Questo avviene per le piccole imprese, perché chi entra nella filiera tedesca di realtà medie e grandi arriva a toccare – rispettivamente – circa 45mila e 49mila euro lordi di stipendio, che ovviamente sono soglie da noi inimmaginabili. Praticamente, non c’è paragone.

Così, come facevano molti dei nostri nonni decenni fa, i quali partivano per fare gli operai in Germania lasciando le famiglie pur di garantire loro una vita dignitosa, oggi il modello si ripete con dinamiche aggiornate, spingendo molti ragazzi a trasferirsi in cerca di un futuro migliore. Oltretutto, per svolgere la maggior parte di queste mansioni, non è necessario conoscere in partenza la lingua tedesca. In più non dimentichiamo che la busta paga lorda subisce in Italia una decurtazione superiore, allargando il gap.

▶ **Compito 1**
Rispondi alle domande sul brano sugli stipendi in Germania:
(a) Quale stipendio lordo annuo raggiunge, circa, chi lavora nella filiera tedesca di realtà medie?
(b) Che cosa non è necessario conoscere in partenza per svolgere la maggior parte di queste mansioni?
(c) Che cosa subisce in Italia una decurtazione superiore?
▶ **Compito 2**
Riscrivi la parte del brano sugli stipendi in Germania da "Questo avviene per" a "allargando il gap.", sostituendo "ragazzi" con "giovani".
▶ **Compito 3**
Continua, per favore, il brano sugli stipendi in Germania a partire dalla sua ultima frase.
Le righe che seguono non sono necessarie.

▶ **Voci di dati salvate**

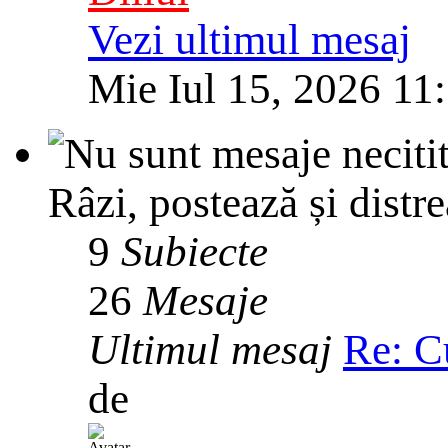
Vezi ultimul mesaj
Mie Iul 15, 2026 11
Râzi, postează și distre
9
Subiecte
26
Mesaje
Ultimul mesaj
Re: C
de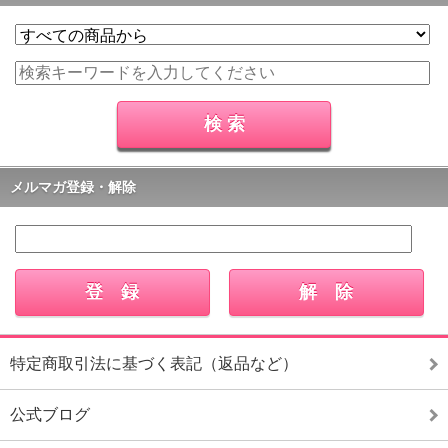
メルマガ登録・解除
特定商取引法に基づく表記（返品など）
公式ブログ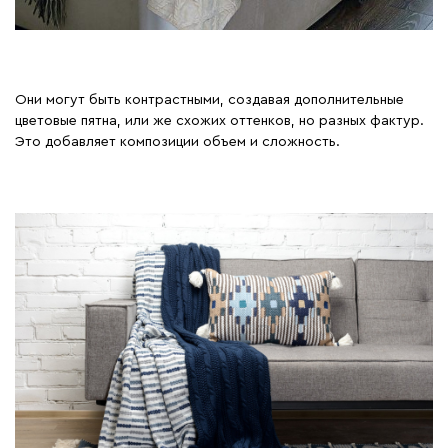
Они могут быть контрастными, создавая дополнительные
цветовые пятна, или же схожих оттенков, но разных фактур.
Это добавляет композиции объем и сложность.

▶ **Soluzione 1**
(a) Circa 45mila euro lordi.
(b) La lingua tedesca.
(c) La busta paga lorda.

▶ **Soluzione 2**
Questo avviene per le piccole imprese, perché chi entra nella filiera tedesca di realtà medie e grandi arriva a toccare – rispettivamente – circa 45mila e 49mila euro lordi di stipendio, che ovviamente sono soglie da noi inimmaginabili. Praticamente, non c’è paragone.

Così, come facevano molti dei nostri nonni decenni fa, i quali partivano per fare gli operai in Germania lasciando le famiglie pur di garantire loro una vita dignitosa, oggi il modello si ripete con dinamiche aggiornate, spingendo molti giovani a trasferirsi in cerca di un futuro migliore. Oltretutto, per svolgere la maggior parte di queste mansioni, non è necessario conoscere in partenza la lingua tedesca. In più non dimentichiamo che la busta paga lorda subisce in Italia una decurtazione superiore, allargando il gap.

▶ **Soluzione 3**
I motivi di questa differenza vanno certamente ricercati nell’andamento dell’economia della Germania, dove prodotto interno lordo e consumi sono migliori che in Italia. Ma c’è molto di più. Intanto esiste un sistema di scuola che porta i ragazzi direttamente nelle aziende che hanno bisogno di loro: ci sono ovviamente i laureati, destinati a fare da manager, da funzionari o ad occuparsi della ricerca, ma ci sono anche tutti gli altri a beneficiare di un modello di formazione professionale decisamente efficace.

Poi è anche una questione di mentalità: in Germania non esiste l’ossessione per l’impiego di otto ore giornaliere, sotto lo stretto controllo di capi e capetti, ma si predilige maggiore flessibilità e una lista di progetti ad obiettivo che fanno aumentare le performances. Lo dimostrano i numeri della produttività dei lavoratori: secondo Eurostat, nel ventennio 2000/2020 (quindi sino alla pandemia) in Italia essa è aumentata mediamente dello 0.33% l’anno, mentre in Germania ha toccato una media tonda dell’1% ogni dodici mesi.